Walter suddenly stopped, realized something, and lowered his voice to a barely audible whisper. The restaurant was boisterous and as I leaned in towards Walter I felt I was not hearing him so much as reading his lips. “The deal with Wolfsheim involved buying up a lot of side-street drug-stores around here and in Chicago and selling cheap wood-grain alcohol across the counter. This Prohibition is destroying us, I tell you.”

“But the drug-store purchases are legitimate?”

“Seem to be. So long as the police make a buck they’re a going concern. But as Wolfsheim well knows, Chicago is a tough town for New Yorkers to muscle in.”
“Is that what Gatsby is worried you’ll rat on?”

Walter finished his drink with a long swallow, and I called the waiter. Walter slid his menu aside. “I don’t feel much like lunch today, Tom. But I’ll have a refill.”

“No, it isn’t,” he said, returning to the faint whisper.
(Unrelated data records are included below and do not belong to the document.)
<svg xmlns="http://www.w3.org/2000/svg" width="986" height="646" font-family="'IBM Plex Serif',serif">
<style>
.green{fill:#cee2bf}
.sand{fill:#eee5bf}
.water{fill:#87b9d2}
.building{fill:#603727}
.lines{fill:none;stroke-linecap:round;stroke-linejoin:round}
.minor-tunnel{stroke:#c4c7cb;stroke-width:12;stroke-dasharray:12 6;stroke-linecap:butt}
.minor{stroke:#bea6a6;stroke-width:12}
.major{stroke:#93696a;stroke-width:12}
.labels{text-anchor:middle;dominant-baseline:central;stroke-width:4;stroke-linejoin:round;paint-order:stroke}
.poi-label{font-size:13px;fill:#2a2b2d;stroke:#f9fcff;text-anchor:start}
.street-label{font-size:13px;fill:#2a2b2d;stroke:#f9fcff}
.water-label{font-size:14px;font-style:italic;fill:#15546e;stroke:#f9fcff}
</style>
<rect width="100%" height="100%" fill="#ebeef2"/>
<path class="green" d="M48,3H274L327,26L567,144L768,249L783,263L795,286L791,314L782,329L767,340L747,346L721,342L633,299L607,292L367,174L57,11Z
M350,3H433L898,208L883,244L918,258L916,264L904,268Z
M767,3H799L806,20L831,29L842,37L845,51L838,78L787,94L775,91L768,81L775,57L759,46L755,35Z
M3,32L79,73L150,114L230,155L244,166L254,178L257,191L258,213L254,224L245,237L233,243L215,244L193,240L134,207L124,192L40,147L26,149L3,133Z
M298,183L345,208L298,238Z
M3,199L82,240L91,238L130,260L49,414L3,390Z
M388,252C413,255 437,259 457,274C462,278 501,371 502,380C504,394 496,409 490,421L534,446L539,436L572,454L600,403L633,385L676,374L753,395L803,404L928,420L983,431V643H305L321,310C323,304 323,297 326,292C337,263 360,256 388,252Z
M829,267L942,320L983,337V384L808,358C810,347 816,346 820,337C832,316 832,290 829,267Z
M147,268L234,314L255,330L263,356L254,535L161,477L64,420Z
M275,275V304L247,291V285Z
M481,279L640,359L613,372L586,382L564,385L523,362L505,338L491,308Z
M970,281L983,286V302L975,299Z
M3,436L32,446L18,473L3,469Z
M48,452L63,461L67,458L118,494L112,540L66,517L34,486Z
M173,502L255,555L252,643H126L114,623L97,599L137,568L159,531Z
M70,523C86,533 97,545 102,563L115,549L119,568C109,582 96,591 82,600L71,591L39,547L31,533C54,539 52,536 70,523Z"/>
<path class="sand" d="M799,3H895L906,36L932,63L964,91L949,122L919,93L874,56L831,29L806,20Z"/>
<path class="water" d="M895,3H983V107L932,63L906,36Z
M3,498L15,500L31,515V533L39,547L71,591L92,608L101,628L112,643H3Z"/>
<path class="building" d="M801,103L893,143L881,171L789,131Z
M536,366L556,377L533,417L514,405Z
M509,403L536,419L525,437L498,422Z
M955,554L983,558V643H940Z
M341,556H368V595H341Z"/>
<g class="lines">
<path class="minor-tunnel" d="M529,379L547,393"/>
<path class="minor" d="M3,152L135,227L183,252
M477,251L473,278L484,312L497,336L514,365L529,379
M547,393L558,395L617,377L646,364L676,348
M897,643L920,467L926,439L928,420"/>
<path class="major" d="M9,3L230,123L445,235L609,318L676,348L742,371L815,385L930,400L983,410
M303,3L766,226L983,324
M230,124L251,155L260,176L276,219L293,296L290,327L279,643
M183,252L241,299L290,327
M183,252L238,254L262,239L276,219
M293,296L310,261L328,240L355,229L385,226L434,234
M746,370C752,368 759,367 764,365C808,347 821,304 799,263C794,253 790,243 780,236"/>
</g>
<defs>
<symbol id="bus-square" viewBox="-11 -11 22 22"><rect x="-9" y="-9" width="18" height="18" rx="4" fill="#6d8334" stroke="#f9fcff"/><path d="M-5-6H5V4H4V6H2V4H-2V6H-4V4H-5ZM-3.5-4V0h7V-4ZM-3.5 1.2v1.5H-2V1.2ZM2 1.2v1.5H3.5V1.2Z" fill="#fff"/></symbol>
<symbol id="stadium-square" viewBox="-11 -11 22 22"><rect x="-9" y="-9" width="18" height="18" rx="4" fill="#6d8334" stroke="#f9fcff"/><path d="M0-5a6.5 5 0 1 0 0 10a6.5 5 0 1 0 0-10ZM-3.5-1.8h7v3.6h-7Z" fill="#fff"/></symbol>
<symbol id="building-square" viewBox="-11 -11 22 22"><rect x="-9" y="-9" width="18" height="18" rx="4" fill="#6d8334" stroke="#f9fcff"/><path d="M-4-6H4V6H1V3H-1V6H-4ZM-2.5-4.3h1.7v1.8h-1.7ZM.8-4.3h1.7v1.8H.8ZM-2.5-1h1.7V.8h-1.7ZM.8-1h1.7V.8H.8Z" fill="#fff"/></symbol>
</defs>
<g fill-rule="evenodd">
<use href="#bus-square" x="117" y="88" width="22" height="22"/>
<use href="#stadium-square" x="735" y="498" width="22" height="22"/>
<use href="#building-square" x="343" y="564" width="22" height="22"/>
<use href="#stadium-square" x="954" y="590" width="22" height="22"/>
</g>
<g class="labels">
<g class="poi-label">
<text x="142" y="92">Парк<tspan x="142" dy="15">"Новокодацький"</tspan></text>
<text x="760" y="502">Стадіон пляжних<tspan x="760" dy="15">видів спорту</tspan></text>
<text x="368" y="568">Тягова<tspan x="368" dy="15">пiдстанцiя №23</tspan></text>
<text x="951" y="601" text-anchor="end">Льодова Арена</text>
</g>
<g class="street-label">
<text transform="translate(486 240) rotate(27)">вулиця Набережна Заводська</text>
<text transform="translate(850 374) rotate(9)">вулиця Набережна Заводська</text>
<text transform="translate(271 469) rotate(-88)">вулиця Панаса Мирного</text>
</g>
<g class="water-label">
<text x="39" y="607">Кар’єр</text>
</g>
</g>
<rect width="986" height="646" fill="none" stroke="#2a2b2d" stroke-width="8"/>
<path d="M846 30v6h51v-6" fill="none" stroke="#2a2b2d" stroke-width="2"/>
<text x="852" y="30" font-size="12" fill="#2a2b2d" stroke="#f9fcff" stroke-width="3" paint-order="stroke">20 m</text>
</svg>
I leaned farther in. “They’re operating a bucket shop, Tom—using one of Wolfsheim’s Wall Street pals at a brokerage house.” He shook his head, “Sorry, Tom, I can’t say who, where, or how, but you know what I mean. They’re defrauding clients by gambling with their funds.”

“Shoddy furnishings and all the deals are by telephone, like Carraway’s concern?

“That’s it exactly.”

The waiter set down the drinks, but he seemed to linger at the table. Walter stopped talking and didn’t pick up his highball until the waiter drifted away into the crowd.

“Don’t look so shocked, Tom. What did you expect? This drug-store business is just small change for Wolfsheim, Gatsby and Associates. And I’ll tell you one more thing and then I’m done. If they can pull off what I think they ultimately have in mind, then fixing that World Series a few years ago will look like child’s play. Now I’m done.”

Walter and I finished our drinks and I dropped him off at the Yale Club before returning to my office. We shook hands and he promised to take me up on the invitation. I urged him to do so, but that was the last time I would see him. A few weeks after Myrtle and George Wilson–and the despicable lout responsible for their deaths–were buried, Walter Chase drowned while at an all-night yachting party on Long Island Sound. His body was never recovered. A few witnesses said he got very drunk, fell overboard and disappeared into the dark waters in a matter of seconds.

Robert Atwan is the founder and series editor of The Best American Essays. He lives in New York City and was always intrigued by what Fitzgerald wrote about Tom Buchanan: “I suppose he’s the best character I’ve ever done.”